Bloomsday on Broadway XXI
NOW in its 16th year, the annual Bloomsday on Broadway festival on June 16 at Symphony Space on the Upper West Side has become one of the hottest tickets in the New York calendar. Celebrating both James Joyce and Ireland, it's a far cry from the other dried up celebrations of revered authors legendary watering hole McSorley's provides the ale, for example, and you never have to wait long to hear a song. Says festival host Isaiah Sheffer, "It's always a great deal of fun and a lot of work and we're just sending out the scripts now to the 93 readers who will take to the stage on Bloomsday. Wit so many participants, we have to keep track of them all on a great big spreadsheet.

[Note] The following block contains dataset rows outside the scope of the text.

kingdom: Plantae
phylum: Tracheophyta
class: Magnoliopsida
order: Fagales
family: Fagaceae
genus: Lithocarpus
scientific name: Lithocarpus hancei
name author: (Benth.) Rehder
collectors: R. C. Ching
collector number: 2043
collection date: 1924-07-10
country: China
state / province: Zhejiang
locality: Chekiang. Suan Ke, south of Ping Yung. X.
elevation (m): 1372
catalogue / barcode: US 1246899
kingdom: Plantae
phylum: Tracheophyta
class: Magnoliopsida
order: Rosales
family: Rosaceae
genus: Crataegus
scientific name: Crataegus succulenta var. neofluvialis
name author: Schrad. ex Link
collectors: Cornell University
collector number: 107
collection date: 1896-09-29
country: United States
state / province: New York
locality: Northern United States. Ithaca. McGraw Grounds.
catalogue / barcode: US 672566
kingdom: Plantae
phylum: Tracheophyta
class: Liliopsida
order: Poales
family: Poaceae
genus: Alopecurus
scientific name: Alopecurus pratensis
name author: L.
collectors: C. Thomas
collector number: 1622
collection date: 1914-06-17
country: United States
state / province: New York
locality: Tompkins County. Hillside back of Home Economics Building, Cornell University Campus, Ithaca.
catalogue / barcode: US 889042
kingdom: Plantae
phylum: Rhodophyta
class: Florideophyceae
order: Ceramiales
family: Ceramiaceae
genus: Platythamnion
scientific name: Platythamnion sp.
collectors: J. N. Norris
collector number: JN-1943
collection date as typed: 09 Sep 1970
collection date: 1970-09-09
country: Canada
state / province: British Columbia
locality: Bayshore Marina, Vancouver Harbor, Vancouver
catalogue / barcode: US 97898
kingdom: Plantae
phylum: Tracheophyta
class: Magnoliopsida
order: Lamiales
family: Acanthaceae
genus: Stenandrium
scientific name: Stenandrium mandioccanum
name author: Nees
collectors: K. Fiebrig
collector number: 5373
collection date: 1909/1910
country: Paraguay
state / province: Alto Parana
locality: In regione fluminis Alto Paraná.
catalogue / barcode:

Then we have to double check that each person received the right section to read it's endless!'
Each year the festival focuses on a different aspect of Joyce's masterpiece. This year's theme, Blooms People, will allow the audience to focus more on the characters surrounding Stephen Dedalus and Molly and Leopold Bloom.
"It's a chance for those who don't know Ulysses or who have been a little scared to read it to have a gentle introduction to the differing styles of each episode of the book. With that little bit of help people have told us that they can very much get into it. Especially if they have been a little awed by it in the past," Sheffer says.
What makes Bloomsday on Broadway so special is that the entire 12-hour event seems to thrum along to the same raucous rhythm as New York City itself. "Some people have asked me if it's a literary event or a beer drinking party for my friends and I have to say honestly that yes, it's both," Sheffer says.
Actors and participants from every borough and continent bring the event a truly multicultural flair. Performers read their sections in their own accents, and so there's absolutely no stage Oirish speaking always a distracting and gratuitous nuisance.
Says Sheffer, "It's called Bloomsday on Broadway because we're a theater on Broadway, and because although there's a great deal of Irish actors taking part there's also actors of every background, African American, Asian, Puerto Rican, and there's a goodly number of Jews for Mr. Bloom and other roles, and one thing I insist upon is that they should speak in their own accent.
"There's nothing worse than an American actors trying to do an Irish accent, even if he or she is good at it! Frank McCourt will sound like Frank McCourt and if you're from the Bronx you will sound like you're from the Bronx, and that's good. It makes it a real New York celebration."
From time to time some actors have rebelled against this artistic policy, saying, "If I'm reading a section with Malachy McCourt how can I sound like I'm from Brooklyn?" To which Sheffer replies, "That's the point. And by the way Malachy was born in Brooklyn." Immediately, every actor sees his point.
"So much of life is spent in the shallows," says the inimitable Fionnula Flanagan. "When you have an opportunity to do something this profound you should jump at it!"